For more information about the different columns in Snowplow data, see how Snowplow data is stored in the warehouse.
There is an extra column with failure details. The column is named contexts_com_snowplowanalytics_snowplow_failure_1
. In most cases, it will also contain the invalid data in some form. See the next section for an example.
Example failed event
Here is an example of what the contexts_com_snowplowanalytics_snowplow_failure_1
column might contain. Note that a single failed event might have more than one error. In this case, there is a required field missing, and also an unrecognized field present.
[
{
// timestamp of the failure
"timestamp": "2025-01-15T14:12:50.498148Z",
// failure type and failure schema version
"failureType": "ValidationError",
"_schema_version": "1-0-0",
// the component where the failure happened
"componentName": "snowplow-enrich-kafka",
"componentVersion": "5.1.2",
// the schema of the offending event
"schema": "iglu:com.snowplowanalytics.snowplow/link_click/jsonschema/1-0-1",
// any properties which were invalid
"data": {
"invalidProperty": "This schema doesn't have this property"
},
// there can be multiple errors per event
"errors": [
{
"keyword": "required",
"message": "$.targetUrl: is missing but it is required",
"path": "$",
"source": "unstruct",
"targets": [
"targetUrl"
]
},
{
"keyword": "additionalProperties",
"message": "$.invalidProperty: is not defined in the schema and the schema does not allow additional properties",
"path": "$",
"source": "unstruct",
"targets": [
"invalidProperty"
]
}
]
}
]
Setup
To use this feature, you will first need to enable the stream that contains failed events in the Snowplow TSV format suitable for loading into your warehouse or lake.

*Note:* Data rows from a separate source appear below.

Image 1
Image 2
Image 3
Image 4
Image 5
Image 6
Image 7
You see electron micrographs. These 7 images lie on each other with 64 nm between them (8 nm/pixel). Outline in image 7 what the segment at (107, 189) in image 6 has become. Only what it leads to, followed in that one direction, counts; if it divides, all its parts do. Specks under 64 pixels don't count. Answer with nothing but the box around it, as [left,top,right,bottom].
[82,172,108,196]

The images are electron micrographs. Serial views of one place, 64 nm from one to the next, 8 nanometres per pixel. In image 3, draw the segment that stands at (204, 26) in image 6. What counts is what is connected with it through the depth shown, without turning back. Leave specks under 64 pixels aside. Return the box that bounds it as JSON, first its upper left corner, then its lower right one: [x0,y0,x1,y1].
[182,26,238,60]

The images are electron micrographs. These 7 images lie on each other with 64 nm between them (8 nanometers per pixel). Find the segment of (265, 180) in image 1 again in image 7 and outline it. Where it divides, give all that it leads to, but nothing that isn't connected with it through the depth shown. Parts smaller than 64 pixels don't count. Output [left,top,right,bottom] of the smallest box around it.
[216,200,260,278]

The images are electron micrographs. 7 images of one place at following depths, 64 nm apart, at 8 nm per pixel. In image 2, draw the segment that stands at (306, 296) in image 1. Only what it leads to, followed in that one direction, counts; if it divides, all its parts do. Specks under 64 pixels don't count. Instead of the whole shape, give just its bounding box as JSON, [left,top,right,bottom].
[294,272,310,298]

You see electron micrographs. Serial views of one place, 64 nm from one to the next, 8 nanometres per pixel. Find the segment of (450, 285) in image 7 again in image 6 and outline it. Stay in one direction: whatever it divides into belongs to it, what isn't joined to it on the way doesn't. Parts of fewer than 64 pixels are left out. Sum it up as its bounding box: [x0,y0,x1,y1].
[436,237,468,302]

The instructions below are for Snowplow BDP users. For Community Edition, you will need to configure this manually via Terraform.

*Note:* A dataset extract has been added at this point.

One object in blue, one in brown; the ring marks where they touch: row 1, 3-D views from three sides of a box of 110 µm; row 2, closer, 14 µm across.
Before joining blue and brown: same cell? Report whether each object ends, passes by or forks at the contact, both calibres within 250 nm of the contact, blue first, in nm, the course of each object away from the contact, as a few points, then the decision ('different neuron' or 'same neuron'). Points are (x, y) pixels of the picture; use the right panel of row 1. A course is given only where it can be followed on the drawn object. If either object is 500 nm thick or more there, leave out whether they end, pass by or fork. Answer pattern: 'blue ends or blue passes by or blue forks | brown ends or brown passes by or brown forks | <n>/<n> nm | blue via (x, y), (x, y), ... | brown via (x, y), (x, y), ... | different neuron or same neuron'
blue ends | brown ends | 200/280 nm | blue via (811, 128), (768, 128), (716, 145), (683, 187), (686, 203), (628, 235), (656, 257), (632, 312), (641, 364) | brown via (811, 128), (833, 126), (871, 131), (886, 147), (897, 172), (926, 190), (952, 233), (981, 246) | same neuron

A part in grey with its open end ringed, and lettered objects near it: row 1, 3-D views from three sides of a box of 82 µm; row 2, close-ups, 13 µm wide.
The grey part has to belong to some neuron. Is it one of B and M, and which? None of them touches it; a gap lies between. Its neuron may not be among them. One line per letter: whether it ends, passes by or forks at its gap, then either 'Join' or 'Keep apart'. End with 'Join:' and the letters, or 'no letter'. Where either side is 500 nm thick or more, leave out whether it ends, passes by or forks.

An additional stream (Kinesis, Pub/Sub or Event Hubs on AWS, GCP and Azure respectively) will be reflected in your cloud infrastructure costs (unless you are using BDP Cloud). That said, failed events are usually a tiny fraction of all events, so this stream will be minimally sized.
Open the “Pipeline configuration” section for the desired pipeline and select “Failed events stream”.

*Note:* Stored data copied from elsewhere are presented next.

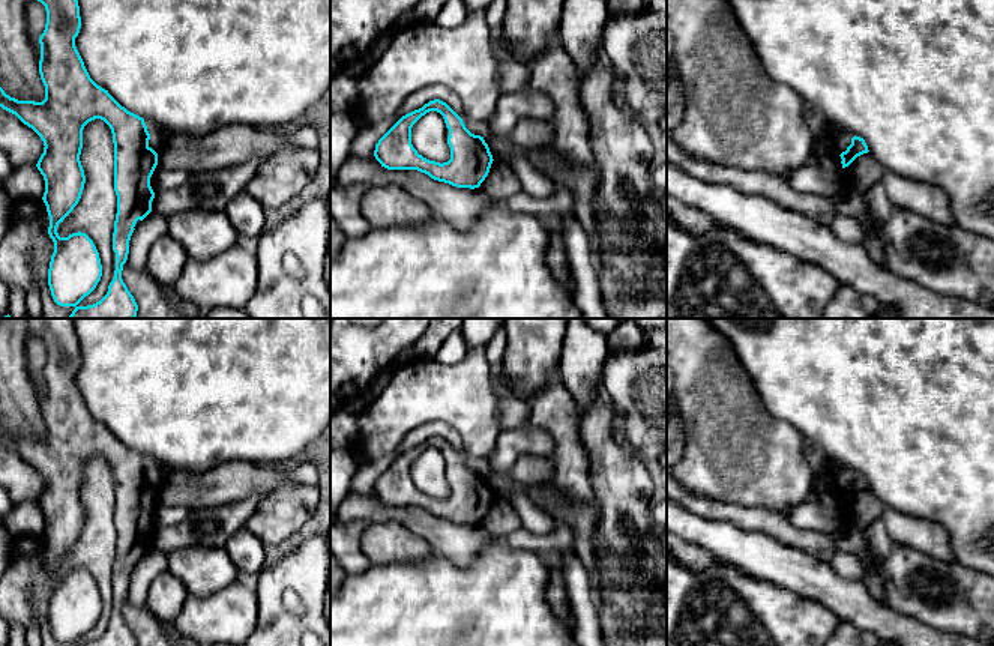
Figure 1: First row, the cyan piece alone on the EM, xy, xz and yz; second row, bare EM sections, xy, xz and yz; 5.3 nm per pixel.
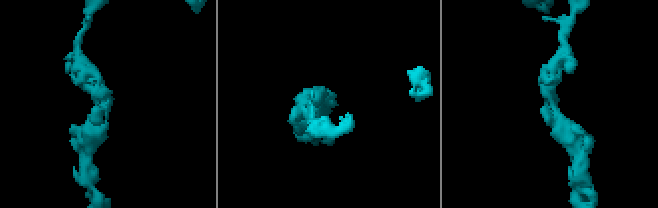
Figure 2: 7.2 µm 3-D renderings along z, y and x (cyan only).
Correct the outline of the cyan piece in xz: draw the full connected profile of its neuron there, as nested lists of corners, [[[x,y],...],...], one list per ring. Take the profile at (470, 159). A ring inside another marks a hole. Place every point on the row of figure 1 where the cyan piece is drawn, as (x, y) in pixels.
[[[434,99],[422,108],[402,116],[375,144],[375,159],[387,170],[417,170],[431,179],[449,183],[456,188],[479,188],[489,173],[492,155],[483,137],[471,134],[462,119],[443,101]],[[437,111],[443,116],[449,129],[447,144],[450,147],[450,159],[447,162],[435,162],[423,158],[411,144],[411,128],[426,113]]]

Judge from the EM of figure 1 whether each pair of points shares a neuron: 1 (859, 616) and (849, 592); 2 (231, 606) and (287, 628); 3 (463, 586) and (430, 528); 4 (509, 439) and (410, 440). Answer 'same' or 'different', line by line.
1: same
2: different
3: different
4: different

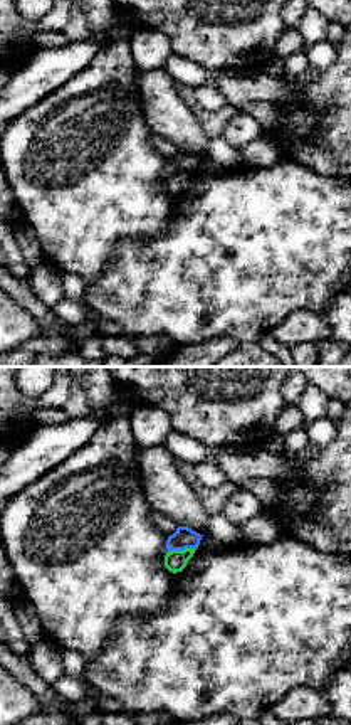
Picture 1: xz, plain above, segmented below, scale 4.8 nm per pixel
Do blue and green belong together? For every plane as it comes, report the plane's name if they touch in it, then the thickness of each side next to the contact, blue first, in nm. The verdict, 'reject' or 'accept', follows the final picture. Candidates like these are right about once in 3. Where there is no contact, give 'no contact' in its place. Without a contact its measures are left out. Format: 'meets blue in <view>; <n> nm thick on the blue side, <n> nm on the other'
meets blue in xz; 100 nm thick on the blue side, 110 nm on the other

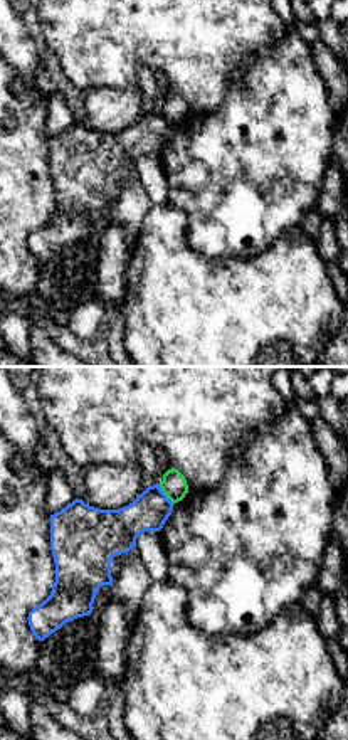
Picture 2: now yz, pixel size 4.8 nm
meets blue in yz; 180 nm thick on the blue side, 120 nm on the other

Click “Enable” and wait for the changes to take effect.
Now you are ready to add a loader. Click “Add failed events loader”, which will take you to the destinations catalog.
You can use the following loaders with the failed events stream:
- Snowflake Streaming Loader
- Lake Loader
Pick your desired destination and follow the steps in the UI, selecting “failed events” as the type of events.
Note that as with any other loader, you will first need to create a connection to your warehouse or lake, and then the loader itself.
Some of the problems that cause failed events could lead them to contain personally identifiable information (PII). For example, a validation error could stem from PII placed in the wrong field, and that field might not be pseudonymized, leaving PII exposed in the error message. Or the PII enrichment itself might have failed.
For this reason, we strongly recommend loading failed events into a separate schema (in case of a warehouse) or storage location (in case of a data lake) compared to your atomic events. This allows you to restrict access to failed events.
Keep this in mind when creating the connection.